Пореченков зарезал бедную Лизу

Елена Дьякова, Новая газета, 12.12.2008
На Малой сцене Художественного — вновь Лев Толстой, железная дорога, сизый станционный туман. Клубы его так густы, словно запас такого же точно тумана из другой постановки МХТ, «Воскресения. Супер» Юрия Бутусова и бр. Пресняковых, застрял в кулисах и вновь пущен в дело. Но за исключением дыма-тумана декорация Николая Слободяника к спектаклю Антона Яковлева «Крейцерова соната» лаконична и значима. Вся — черно-белая, как свод последних вопросов и последних ответов русского идеалиста. (А он и при пятерых детях сохранит лютые порывы бескомпромиссного подростка.)
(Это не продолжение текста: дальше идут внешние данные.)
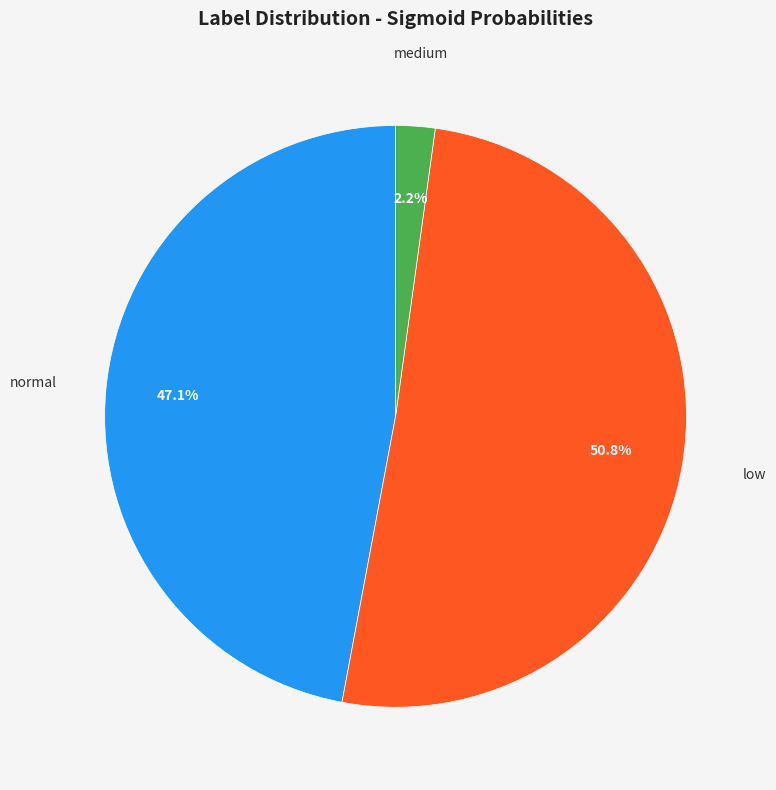

Is there a majority slice in this chart?

Yes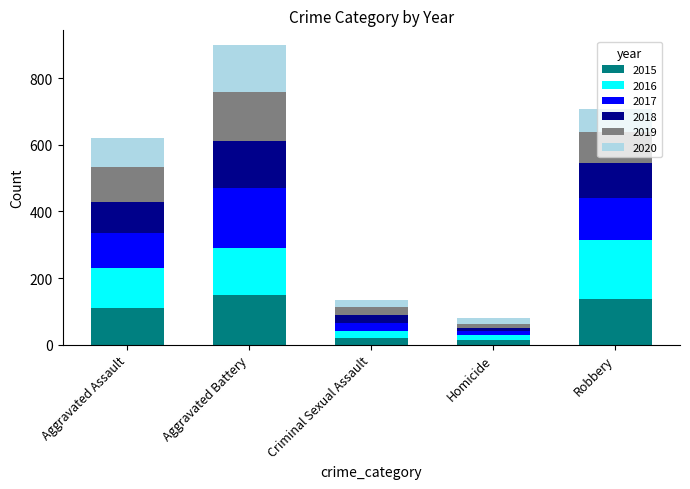

Are the bars grouped side by side (vs. stacked)?

No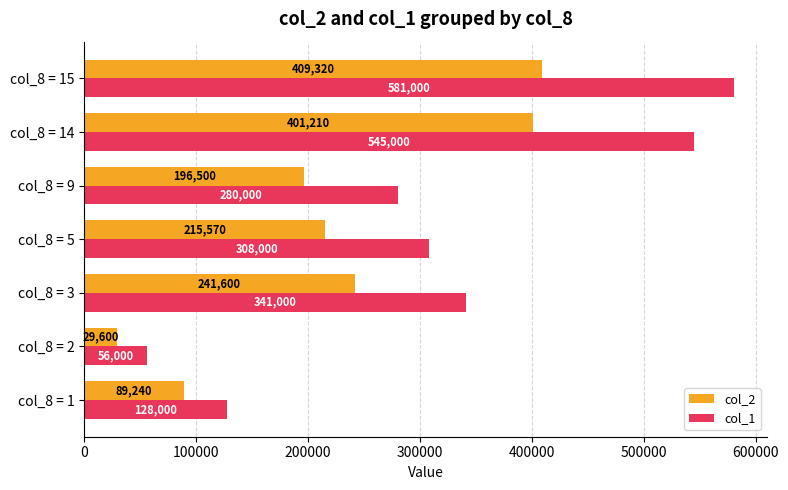

At which category is the sum across all series the highest?

col_8 = 15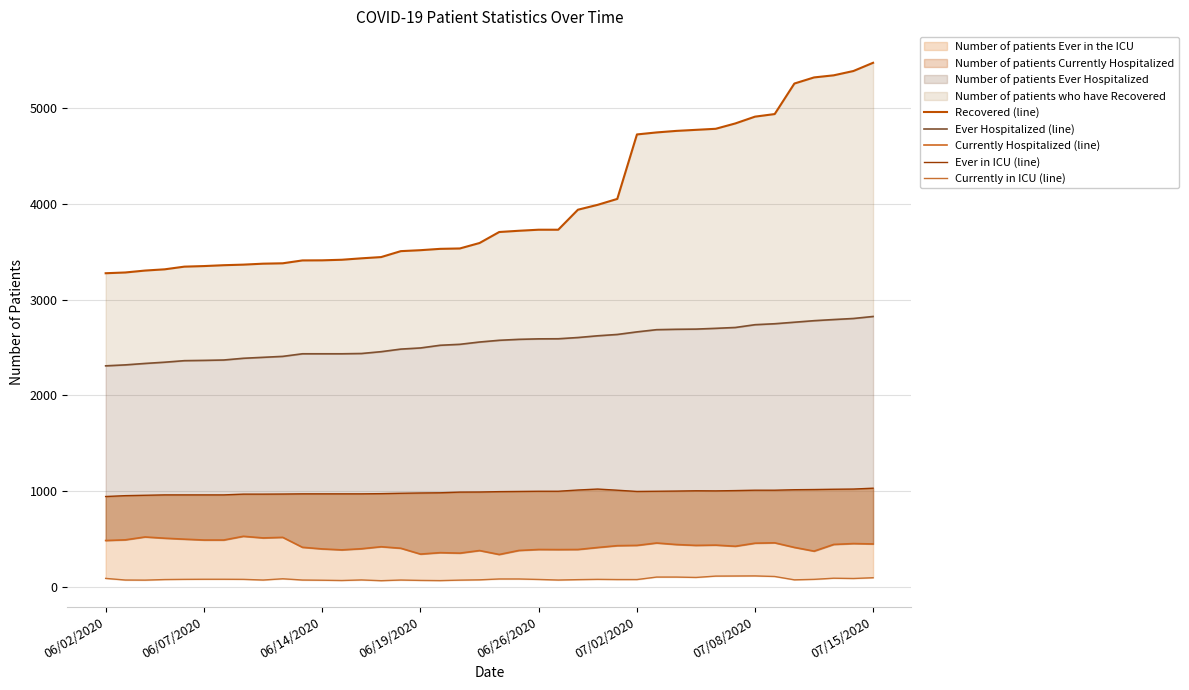

Is it true that Recovered (line) equals 4052 at 26?

True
Во всех углах сцены блестят колючей белой жестью гвоздиков и замков черные ледериновые чемоданы: на чемоданах живем, на чемоданах строим дома и семьи? Срываемся от мертвящей прозы искать райскую страну Беловодье — с чемоданом в руках. По пути рушим все сущее. Потом исповедуемся случайным попутчикам по вагону.
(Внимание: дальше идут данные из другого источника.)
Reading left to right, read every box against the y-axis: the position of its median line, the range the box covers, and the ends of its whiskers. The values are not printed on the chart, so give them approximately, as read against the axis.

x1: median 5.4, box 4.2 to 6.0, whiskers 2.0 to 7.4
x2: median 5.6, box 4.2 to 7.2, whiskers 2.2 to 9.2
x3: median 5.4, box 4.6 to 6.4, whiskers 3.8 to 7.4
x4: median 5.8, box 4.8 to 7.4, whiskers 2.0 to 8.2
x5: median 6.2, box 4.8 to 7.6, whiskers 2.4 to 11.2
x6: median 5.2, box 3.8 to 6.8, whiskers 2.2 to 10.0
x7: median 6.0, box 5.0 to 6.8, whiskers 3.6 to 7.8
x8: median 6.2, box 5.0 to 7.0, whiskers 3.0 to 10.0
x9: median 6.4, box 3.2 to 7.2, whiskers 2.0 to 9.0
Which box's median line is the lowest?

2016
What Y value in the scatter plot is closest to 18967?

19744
Попутчики г-на Позднышева — кандидата прав, уездного предводителя дворянства, человека с принципами, женоубийцы — в спектакле сохранены. Их «спор о женском вопросе» несколько огрубел с 1887 года — но все не разрешен, и диспут звучит свежо. «Вагонный хор» неточен в интонациях. Впрочем, на его фоне лишь ярче видна игра Позднышева — Михаила Пореченкова и жены его Лизы — Натальи Швец. Брак как каторжная спайка «двух совершенно чуждых друг другу эгоистов, желающих получить как можно больше удовольствия один через другого» показан на сцене точно, в деталях и лессировках. А чем кончился этот хрестоматийный сюжет в повести, известно всем.

?О Пореченкове, натурально, скажем особо. Приход сериальных «звезд» в труппу МХТ эпохи Олега Табакова вызвал когда-то много ухмылок. Но Константин Хабенский заставил Москву прикусить язычки уже в 2002-м, сыграв Зилова в «Утиной охоте». Михаил Трухин это, на мой взгляд, сделал чуть позже, в «Гамлете».

Пореченков же, будь он одет Полонием или Мышлаевским, выпирал из любого спектакля, как витрина “Fauchon” из Тверской-Ямской (ну, вы знаете, как этот Парнас гастрономии сверкает там золотыми зубами вдовы Клико). Но в «Крейцеровой сонате» — что-то случилось. Не то чтоб человек достиг культурного совершеннолетия (на премьере видно: давно достиг? и его Позднышев отсвечивает то идеальным отцом семейства К. Д. Левиным, то испуганным и по-детски жестоким от страха сенатором Карениным).

Скорее так: человек наконец показал свой истинный возраст публике.

Белые манжеты и золотые очки русской классики хорошо сидят на нем. Но еще лучше — придуманный театром финал. Позднышев играет на тромбоне? Олений рев разъяренной трубы прост, как мычание. Он не знает связных слов, чтоб передать подземельное кипение страстей в любой спальне, кухне и детской. Рычит загнанный и раненый зверь, что сидел внутри кандидата прав, — и заломал его, и сам истек кровью.

Да и правда: «Крейцерова соната» живее всех живых. Что ж тут еще скажешь?